- From: Maciej Stachowiak <mjs@apple.com>
- Date: Tue, 29 Jun 2010 12:03:15 -0700
- To: Adam Barth <w3c@adambarth.com>
- Cc: Henri Sivonen <hsivonen@iki.fi>, HTML WG <public-html@w3.org>
On Jun 29, 2010, at 11:29 AM, Adam Barth wrote: > Hi Henri, > > WebKit received a bug report [1] about URLs in attributes akin to the following: > > http://example.com/foo?bar=baz&prod_id=qux > > Recall that ∏ is an HTML entity. According to my reading of > <http://www.whatwg.org/specs/web-apps/current-work/multipage/tokenization.html#tokenizing-character-references>, > we ought to consume the "&prod" in an attribute as a named entity. > However, Minefield does not appear to process the input stream this > way: > > https://bug-41345-attachments.webkit.org/attachment.cgi?id=60037 > > Notice, however, that when we use £ in a similar way, Minefield > does consume "£" as a named entity: > > http://example.com/foo?bar=baz£_id=qux > > Is Minefield's behavior here intentional? Should we update the spec > to explain why these two entities are treated differently? Is my > interpretation of the spec incorrect? (Note that the legacy WebKit > parser acts the same way as Minefield on these test cases.) I believe the spec matches Minefieled and the WebKit behavior is a bug.

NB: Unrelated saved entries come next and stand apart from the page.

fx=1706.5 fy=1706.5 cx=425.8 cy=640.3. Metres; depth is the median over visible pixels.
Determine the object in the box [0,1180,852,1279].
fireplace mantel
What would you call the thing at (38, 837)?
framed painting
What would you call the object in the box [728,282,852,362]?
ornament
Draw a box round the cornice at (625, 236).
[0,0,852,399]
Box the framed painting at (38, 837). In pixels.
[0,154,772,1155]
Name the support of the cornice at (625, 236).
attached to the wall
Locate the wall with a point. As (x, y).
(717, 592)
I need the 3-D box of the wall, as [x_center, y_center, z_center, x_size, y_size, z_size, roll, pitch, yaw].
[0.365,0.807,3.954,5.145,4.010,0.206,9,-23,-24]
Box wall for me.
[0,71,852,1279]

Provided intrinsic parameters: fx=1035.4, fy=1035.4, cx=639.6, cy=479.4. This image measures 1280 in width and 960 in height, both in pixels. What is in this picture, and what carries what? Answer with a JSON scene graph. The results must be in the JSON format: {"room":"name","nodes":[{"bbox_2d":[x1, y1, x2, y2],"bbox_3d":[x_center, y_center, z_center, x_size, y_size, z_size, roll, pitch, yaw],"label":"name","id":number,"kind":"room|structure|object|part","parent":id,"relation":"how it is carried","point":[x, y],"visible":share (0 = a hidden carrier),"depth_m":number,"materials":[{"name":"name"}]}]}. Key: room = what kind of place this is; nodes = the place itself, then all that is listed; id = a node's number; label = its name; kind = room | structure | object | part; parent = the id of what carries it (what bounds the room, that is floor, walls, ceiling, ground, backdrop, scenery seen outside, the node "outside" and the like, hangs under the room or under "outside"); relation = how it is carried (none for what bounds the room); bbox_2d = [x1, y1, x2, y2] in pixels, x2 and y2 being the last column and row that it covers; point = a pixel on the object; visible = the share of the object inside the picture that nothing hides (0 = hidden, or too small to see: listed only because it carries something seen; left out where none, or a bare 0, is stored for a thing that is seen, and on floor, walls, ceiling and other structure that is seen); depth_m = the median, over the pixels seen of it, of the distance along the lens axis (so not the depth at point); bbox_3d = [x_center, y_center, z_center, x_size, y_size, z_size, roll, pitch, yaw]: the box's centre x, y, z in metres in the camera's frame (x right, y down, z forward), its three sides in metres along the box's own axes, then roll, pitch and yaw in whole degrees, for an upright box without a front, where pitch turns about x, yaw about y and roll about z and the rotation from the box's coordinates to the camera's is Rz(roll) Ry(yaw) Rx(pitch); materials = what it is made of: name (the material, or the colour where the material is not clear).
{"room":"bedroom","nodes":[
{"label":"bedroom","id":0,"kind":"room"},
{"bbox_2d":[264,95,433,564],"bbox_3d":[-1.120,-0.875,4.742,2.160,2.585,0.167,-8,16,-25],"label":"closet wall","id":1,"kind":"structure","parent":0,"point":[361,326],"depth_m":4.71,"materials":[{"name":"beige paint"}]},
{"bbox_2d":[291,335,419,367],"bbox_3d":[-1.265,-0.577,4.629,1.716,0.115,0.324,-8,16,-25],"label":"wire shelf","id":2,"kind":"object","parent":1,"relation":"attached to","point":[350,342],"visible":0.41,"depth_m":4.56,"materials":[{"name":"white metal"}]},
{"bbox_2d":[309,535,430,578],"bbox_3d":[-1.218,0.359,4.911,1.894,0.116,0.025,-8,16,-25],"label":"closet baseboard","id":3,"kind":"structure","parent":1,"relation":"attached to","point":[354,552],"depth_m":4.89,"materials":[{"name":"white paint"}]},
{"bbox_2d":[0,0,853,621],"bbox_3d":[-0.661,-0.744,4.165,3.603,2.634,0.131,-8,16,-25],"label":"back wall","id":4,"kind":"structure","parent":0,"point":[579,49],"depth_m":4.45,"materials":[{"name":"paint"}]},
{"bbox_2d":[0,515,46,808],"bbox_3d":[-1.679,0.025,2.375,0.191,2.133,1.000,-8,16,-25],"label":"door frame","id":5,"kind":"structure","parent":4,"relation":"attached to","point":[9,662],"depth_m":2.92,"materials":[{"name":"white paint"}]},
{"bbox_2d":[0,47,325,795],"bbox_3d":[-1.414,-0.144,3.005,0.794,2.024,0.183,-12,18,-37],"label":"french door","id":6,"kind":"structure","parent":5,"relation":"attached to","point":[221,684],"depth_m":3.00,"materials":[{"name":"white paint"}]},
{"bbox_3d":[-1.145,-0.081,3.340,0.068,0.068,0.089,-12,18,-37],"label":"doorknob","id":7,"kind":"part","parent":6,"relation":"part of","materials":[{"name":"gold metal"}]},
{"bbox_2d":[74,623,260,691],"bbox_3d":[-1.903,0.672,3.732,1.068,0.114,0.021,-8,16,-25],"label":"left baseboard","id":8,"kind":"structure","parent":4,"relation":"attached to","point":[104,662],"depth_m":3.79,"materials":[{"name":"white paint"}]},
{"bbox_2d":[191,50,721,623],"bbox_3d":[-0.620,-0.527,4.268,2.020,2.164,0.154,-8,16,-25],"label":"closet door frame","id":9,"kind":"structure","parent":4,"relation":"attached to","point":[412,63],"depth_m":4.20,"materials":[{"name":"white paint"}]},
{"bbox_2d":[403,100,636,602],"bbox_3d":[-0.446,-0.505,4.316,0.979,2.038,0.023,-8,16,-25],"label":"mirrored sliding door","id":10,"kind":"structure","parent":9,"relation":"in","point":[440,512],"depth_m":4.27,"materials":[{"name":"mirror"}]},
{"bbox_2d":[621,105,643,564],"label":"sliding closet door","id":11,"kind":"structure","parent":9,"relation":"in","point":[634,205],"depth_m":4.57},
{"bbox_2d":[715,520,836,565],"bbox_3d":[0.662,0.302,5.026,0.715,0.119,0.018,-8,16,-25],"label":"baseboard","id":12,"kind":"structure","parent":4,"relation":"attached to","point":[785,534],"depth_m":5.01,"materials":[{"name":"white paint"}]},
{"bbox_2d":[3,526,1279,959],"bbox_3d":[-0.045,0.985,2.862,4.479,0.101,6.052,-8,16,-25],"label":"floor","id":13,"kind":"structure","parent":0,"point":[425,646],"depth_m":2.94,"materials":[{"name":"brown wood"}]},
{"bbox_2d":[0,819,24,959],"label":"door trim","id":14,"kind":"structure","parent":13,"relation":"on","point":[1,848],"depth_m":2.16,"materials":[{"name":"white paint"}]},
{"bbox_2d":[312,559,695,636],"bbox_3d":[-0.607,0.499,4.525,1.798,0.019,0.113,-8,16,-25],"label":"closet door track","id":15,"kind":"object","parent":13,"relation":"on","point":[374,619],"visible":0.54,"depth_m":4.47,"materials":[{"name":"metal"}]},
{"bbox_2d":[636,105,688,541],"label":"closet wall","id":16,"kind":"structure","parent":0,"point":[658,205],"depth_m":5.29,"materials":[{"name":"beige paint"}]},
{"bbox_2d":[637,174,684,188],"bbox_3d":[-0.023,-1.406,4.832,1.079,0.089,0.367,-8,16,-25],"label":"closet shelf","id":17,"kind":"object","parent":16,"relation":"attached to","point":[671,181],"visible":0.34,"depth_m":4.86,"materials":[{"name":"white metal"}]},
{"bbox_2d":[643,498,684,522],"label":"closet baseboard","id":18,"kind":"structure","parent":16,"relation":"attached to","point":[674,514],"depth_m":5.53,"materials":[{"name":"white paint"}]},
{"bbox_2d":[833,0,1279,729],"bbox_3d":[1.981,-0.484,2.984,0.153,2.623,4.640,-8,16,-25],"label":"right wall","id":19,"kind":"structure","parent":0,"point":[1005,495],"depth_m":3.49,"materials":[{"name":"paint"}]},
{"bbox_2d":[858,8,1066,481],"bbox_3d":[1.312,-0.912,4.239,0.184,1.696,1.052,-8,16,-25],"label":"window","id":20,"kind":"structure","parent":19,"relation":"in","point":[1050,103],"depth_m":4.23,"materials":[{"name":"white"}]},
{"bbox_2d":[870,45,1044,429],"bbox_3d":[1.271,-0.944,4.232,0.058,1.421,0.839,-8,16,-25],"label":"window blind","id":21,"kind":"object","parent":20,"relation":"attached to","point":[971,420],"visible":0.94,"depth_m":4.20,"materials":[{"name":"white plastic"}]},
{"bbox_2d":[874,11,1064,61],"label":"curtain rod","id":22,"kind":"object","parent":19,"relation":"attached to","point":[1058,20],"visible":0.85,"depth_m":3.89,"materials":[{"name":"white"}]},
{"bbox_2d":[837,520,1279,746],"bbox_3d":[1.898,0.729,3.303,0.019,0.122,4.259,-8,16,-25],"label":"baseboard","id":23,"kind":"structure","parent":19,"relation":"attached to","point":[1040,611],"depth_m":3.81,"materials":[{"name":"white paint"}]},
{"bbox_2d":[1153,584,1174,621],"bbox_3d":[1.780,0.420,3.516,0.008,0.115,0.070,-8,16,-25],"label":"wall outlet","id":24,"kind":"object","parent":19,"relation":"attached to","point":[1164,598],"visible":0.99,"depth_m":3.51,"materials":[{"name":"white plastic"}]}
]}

The algorithm you cited has this constraint: "If the character reference is being consumed as part of an attribute, and the last character matched is not a U+003B SEMICOLON character (;), and the next character is either a U+003D EQUALS SIGN character (=) or in the range U+0030 DIGIT ZERO (0) to U+0039 DIGIT NINE (9), U+0041 LATIN CAPITAL LETTER A to U+005A LATIN CAPITAL LETTER Z, or U+0061 LATIN SMALL LETTER A to U+007A LATIN SMALL LETTER Z, then, for historical reasons, all the characters that were matched after the U+0026 AMPERSAND character (&) must be unconsumed, and nothing is returned." Regards, Maciej
Received on Tuesday, 29 June 2010 19:03:51 UTC